Now the memory of their wickedness rising before them, dread took up its abode in all men's hearts; for none knew but his day of reckoning was at hand. And their consternation was greater when it was remembered that in the third year of this century thirty-six thousand citizens of London had died of the plague, while twenty-five years later it had swept away thirty-five thousand; and eleven years after full ten thousand persons perished of this same pestilence. Moreover, but two years previous, a like scourge had been rife in Holland; and in Amsterdam alone twenty-four thousand citizens had died from its effects.

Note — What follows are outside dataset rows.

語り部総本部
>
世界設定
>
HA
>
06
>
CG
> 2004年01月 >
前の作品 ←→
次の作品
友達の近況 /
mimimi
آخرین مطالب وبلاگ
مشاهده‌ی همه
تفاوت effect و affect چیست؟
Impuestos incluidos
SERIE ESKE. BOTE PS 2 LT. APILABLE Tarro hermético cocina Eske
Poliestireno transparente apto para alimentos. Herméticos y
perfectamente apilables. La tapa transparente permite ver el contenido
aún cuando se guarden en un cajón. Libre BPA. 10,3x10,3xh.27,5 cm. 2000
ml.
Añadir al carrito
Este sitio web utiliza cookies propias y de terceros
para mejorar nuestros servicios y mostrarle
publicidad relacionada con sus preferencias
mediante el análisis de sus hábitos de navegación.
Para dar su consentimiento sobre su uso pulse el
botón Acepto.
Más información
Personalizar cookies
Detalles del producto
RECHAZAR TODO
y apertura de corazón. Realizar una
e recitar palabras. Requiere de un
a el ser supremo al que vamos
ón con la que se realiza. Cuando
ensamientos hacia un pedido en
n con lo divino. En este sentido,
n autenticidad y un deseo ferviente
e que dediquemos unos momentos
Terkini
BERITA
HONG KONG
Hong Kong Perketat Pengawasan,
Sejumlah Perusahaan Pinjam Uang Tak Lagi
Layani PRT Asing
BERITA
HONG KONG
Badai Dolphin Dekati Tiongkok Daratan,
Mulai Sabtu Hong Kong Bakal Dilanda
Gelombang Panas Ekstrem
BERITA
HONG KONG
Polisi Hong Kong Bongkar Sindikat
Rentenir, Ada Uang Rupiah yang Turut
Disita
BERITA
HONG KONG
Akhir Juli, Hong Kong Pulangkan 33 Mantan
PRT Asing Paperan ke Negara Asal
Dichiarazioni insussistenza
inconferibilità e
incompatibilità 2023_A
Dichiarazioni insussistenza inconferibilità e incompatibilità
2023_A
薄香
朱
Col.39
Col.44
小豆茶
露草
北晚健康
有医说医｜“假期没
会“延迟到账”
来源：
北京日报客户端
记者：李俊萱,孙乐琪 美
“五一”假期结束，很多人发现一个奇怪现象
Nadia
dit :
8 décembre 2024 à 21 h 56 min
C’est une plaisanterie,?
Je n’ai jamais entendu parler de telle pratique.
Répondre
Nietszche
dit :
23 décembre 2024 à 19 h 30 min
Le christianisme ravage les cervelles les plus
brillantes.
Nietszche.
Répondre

And the terror of the citizens of London was yet more forcibly increased by the appearance in April of a blazing star or comet, bearing a tail apparently six yards in length, which rose betimes in a lurid sky, and passed with ominous movement from west to east. The king with his queen and court, prompted by curiosity, stayed up one night to watch this blazing star pass above the silent city; the Royal Society in behalf of science embodied many learned comments regarding it in their "Philosophical Transactions;" but the great body of the people regarded it as a visible signal of God's certain wrath. They were more confirmed in this opinion, as some amongst them, whose judgments were distorted by fears, declared the comet had at times before their eyes assumed the appearance of a fiery sword threatening the sinful city. It was also noted in the spring of this year that birds and wild fowls had left their accustomed places, and few swallows were seen. But in the previous summer! there had been "such a multitude of flies that they lined the insides of houses; and if any threads of strings did hang down in any place, they were presently thick-set with flies like ropes of onions; and swarms of ants covered the highways that you might have taken up a handful at a time, both winged and creeping ants; and such a multitude of croaking frogs in ditches that you might have heard them before you saw them," as is set down by one William Boghurst, apothecary at the White Hart in St. Giles-in-the-Fields, who wrote a learned "Treatis on the Plague" in 1666, he being the only man who up to that time had done so from experience and observation. And from such signs, as likewise from knowledge that the pestilence daily increased, all felt a season of bitter tribulation was at hand.